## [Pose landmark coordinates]
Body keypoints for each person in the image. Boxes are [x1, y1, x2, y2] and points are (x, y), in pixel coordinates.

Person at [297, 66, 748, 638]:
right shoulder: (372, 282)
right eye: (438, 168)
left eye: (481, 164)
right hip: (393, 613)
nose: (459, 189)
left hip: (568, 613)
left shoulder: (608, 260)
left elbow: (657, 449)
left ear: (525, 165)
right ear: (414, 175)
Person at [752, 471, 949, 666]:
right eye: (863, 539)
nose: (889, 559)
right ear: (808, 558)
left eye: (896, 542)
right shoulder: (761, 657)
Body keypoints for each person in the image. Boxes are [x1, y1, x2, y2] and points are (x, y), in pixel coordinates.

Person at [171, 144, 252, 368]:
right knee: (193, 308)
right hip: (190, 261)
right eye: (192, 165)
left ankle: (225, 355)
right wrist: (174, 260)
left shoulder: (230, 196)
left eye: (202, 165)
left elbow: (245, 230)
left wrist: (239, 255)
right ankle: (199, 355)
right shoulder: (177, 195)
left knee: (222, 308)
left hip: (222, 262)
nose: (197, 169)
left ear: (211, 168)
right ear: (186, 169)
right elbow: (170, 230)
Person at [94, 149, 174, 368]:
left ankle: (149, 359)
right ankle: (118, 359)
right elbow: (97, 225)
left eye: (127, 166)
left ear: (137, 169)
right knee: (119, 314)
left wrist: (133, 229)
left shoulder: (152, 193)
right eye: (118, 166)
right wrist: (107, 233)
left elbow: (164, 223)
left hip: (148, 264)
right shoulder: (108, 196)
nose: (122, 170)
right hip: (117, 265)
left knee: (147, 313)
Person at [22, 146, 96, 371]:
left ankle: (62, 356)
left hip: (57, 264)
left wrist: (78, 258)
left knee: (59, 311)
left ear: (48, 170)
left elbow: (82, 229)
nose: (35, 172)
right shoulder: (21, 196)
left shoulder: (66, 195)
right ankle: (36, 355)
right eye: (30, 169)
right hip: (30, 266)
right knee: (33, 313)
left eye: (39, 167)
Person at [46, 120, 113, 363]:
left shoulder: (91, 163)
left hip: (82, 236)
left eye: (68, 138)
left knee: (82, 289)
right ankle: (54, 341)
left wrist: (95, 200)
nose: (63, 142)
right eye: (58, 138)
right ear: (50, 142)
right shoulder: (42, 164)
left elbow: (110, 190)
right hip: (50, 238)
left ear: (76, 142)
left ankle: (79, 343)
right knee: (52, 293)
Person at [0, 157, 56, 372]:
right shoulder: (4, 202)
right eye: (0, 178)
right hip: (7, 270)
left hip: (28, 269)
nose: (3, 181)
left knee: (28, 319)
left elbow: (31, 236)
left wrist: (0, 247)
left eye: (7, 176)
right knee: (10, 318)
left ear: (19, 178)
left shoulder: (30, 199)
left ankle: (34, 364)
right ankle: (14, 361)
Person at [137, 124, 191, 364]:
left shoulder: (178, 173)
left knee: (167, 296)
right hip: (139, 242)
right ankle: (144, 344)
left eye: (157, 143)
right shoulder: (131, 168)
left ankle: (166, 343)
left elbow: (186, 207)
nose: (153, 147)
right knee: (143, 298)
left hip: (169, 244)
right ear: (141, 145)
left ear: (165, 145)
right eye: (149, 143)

==

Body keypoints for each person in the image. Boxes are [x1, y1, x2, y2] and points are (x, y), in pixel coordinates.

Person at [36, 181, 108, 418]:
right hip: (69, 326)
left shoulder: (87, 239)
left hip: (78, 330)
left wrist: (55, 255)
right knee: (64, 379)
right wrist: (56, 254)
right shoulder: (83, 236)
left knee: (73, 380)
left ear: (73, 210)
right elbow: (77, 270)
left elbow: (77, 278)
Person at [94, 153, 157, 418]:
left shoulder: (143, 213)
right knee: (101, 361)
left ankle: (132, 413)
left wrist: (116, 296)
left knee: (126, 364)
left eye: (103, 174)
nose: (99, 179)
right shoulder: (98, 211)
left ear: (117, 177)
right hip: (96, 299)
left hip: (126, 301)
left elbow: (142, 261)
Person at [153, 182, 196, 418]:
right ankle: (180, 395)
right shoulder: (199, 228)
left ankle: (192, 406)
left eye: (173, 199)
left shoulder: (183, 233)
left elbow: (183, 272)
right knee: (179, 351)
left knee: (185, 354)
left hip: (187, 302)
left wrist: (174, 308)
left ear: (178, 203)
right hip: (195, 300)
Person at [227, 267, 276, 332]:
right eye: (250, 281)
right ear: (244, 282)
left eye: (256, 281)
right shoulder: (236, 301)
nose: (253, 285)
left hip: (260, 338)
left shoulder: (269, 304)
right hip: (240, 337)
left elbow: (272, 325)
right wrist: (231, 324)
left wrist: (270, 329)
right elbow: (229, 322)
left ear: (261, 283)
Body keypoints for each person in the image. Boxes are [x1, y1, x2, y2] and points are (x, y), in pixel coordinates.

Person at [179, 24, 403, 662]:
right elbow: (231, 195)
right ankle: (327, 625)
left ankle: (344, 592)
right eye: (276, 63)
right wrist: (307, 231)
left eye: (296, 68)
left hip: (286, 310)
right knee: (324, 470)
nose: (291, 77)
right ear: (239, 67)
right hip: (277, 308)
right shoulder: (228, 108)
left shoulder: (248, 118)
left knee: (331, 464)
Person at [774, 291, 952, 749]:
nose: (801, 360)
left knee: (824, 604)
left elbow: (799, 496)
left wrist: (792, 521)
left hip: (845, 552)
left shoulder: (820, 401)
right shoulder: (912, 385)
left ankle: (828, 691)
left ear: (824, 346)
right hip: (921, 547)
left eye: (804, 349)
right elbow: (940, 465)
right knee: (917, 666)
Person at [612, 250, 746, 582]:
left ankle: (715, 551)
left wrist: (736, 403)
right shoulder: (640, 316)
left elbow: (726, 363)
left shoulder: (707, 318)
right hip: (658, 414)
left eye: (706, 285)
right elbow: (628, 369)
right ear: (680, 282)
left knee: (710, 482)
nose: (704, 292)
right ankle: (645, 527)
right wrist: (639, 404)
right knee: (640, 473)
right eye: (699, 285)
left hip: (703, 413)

...

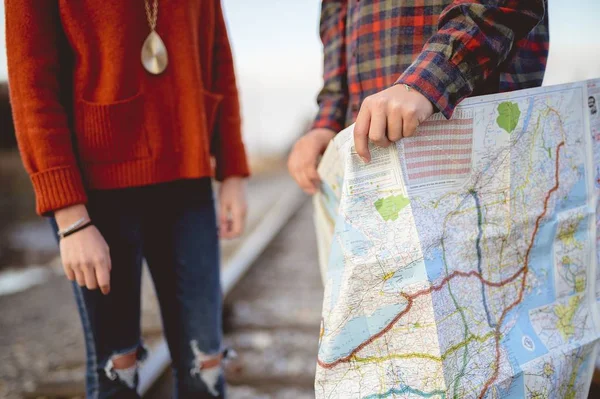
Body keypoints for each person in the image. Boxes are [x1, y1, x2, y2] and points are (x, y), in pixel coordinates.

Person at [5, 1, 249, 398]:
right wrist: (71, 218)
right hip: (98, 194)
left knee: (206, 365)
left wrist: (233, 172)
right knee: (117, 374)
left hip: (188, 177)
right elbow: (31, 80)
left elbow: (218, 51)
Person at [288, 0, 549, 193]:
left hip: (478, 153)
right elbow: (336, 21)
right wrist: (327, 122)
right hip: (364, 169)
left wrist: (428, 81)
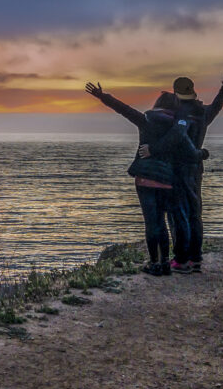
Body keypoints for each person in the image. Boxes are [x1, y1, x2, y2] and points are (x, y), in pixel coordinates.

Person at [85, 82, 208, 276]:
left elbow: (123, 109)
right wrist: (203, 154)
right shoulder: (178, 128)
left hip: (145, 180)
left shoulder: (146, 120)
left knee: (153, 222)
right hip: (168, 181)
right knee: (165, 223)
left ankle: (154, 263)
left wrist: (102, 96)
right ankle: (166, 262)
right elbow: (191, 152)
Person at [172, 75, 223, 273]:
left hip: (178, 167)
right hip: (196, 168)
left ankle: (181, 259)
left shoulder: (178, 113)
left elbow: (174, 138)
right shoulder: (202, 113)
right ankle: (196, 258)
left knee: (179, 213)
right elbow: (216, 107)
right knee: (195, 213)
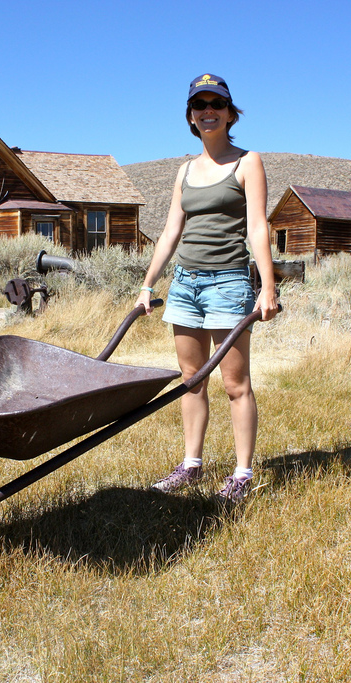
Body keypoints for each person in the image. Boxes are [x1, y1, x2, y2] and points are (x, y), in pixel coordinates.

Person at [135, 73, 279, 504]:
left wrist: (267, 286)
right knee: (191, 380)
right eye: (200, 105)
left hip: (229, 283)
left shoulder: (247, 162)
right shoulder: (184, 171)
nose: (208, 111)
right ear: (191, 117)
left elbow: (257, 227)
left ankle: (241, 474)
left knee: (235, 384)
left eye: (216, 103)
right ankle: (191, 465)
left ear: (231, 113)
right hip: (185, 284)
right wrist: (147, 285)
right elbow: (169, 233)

## [Exercise goal]
Copy exactly the stretch of data above from the line with "left eye: (103, 174)" through the line with "left elbow: (183, 272)", and omit all other lines.

## [Problem solution]
left eye: (103, 174)
nose: (99, 179)
right shoulder: (98, 211)
left ear: (117, 177)
right hip: (96, 299)
left hip: (126, 301)
left elbow: (142, 261)
Person at [153, 182, 196, 418]:
right ankle: (180, 395)
right shoulder: (199, 228)
left ankle: (192, 406)
left eye: (173, 199)
left shoulder: (183, 233)
left elbow: (183, 272)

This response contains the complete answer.